Improving education in Missouri is a complex issue.
Many Missouri families and community stakeholders have little or inaccurate information about how ideas like charter schools or Empowerment Scholarship Accounts work or how they would impact their community.
So CEAM is bringing the debate over how to reimagine our education system into communities across Missouri with a planned series of “Community Conversations” focused on specific and current education issues. These events will feature national, regional, and local education experts sharing their knowledge and answering questions from the community.
The kick-off Community Conversation will feature Thomas B. Fordham Institute President Mike Petrilli and a panel of local education experts and school leaders discussing how charter school expansion would impact education in St. Louis County. The event is open to the public and will be held on Wednesday, June 5 from 5:30 p.m. to 7:30 p.m. at Vue 17 in Clayton.
Mike Petrilli is president of the Thomas B. Fordham Institute, research fellow at Stanford University’s Hoover Institution, executive editor of Education Next, and a Distinguished Senior Fellow for Education Commission of the States. An award-winning writer, he is the author of The Diverse Schools Dilemma, and editor of Education for Upward Mobility. Petrilli has published opinion pieces in the New York Times, Washington Post, Wall Street Journal, Bloomberg View, and Slate, and appears frequently on television and radio. Petrilli helped to create the U.S. Department of Education’s Office of Innovation and Improvement, the Policy Innovators in Education Network, and, long, long ago, Young Education Professionals. He serves on the advisory boards of the Association of American Educators, MDRC, and Texas Aspires. He lives with his family in Bethesda, Maryland.

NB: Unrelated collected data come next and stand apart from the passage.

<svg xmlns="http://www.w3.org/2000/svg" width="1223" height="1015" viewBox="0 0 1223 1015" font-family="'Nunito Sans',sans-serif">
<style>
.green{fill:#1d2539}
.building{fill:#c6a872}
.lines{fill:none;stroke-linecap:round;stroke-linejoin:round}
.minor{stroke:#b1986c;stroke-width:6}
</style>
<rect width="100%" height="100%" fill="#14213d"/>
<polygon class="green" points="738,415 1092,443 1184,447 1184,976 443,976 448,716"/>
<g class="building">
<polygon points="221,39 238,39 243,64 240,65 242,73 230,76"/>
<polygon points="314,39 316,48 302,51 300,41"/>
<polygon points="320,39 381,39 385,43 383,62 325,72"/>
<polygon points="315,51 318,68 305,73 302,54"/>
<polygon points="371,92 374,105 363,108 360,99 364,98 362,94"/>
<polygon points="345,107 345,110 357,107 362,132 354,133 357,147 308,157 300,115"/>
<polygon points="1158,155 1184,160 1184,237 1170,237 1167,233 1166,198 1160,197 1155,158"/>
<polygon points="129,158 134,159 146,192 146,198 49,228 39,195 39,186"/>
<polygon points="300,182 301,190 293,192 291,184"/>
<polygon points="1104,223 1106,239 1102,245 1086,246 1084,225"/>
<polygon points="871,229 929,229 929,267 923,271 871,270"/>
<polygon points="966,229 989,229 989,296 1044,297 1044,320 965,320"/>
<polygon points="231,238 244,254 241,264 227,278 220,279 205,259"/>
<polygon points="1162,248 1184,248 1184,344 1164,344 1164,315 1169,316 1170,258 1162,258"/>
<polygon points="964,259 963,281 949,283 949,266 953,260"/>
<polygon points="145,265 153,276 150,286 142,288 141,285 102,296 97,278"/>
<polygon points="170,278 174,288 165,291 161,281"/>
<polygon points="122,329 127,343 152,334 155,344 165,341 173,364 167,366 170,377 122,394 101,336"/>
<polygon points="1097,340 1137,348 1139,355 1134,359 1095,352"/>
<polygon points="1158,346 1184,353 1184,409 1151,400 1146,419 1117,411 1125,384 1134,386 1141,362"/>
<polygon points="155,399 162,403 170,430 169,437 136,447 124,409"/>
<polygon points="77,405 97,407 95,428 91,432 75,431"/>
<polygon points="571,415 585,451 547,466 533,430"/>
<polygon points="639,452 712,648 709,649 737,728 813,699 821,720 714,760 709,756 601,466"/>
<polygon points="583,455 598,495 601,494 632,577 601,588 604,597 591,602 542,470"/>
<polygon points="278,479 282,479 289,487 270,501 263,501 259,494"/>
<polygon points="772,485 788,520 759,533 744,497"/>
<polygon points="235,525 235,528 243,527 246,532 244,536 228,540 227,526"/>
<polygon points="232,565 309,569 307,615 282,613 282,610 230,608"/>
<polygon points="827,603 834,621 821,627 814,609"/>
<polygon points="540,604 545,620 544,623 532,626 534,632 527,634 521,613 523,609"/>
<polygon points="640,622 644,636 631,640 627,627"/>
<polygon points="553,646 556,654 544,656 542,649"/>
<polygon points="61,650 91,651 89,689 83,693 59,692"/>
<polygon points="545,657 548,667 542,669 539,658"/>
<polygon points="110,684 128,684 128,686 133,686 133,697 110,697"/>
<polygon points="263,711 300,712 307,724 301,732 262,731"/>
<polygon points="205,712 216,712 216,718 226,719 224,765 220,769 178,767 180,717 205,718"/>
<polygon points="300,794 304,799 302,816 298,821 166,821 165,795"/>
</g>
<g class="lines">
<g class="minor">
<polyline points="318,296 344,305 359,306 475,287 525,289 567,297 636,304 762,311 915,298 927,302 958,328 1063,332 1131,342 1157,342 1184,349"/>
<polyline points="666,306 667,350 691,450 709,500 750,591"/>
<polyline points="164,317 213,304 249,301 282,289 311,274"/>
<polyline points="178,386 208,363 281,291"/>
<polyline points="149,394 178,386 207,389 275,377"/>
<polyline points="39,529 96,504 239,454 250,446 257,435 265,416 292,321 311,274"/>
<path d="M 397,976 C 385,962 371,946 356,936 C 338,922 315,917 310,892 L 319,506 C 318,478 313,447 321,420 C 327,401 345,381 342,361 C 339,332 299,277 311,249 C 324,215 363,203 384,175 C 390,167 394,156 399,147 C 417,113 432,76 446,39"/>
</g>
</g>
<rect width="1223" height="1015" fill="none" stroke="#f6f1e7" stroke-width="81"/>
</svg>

Petrilli will be joined by a growing panel of St. Louis area education experts including St. Louis University Dean of the School of Education Gary Ritter, Northside Community School founding Principal Stella Erondu, and The Opportunity Trust Executive in Residence Marcus Robinson.
Robinson was previously the CEO for the Memphis Education Fund and has a long history of starting and leading successful charter schools in Indianapolis.
Erondu worked in the St. Louis Public Schools for more than 20 years, before becoming the founding principal at North Side Community School where her leadership has made the school one of the best in the St. Louis region.
Ritter earned a Ph.D. in Education Policy in 2000 from the Graduate School of Education at the University of Pennsylvania. His research interests include volunteer tutoring programs, program evaluation, standards-based and accountability-based school reform, racial segregation in schools, the impact of pre-school care on school readiness, and school finance.
Additional panelists will be announced in the coming weeks.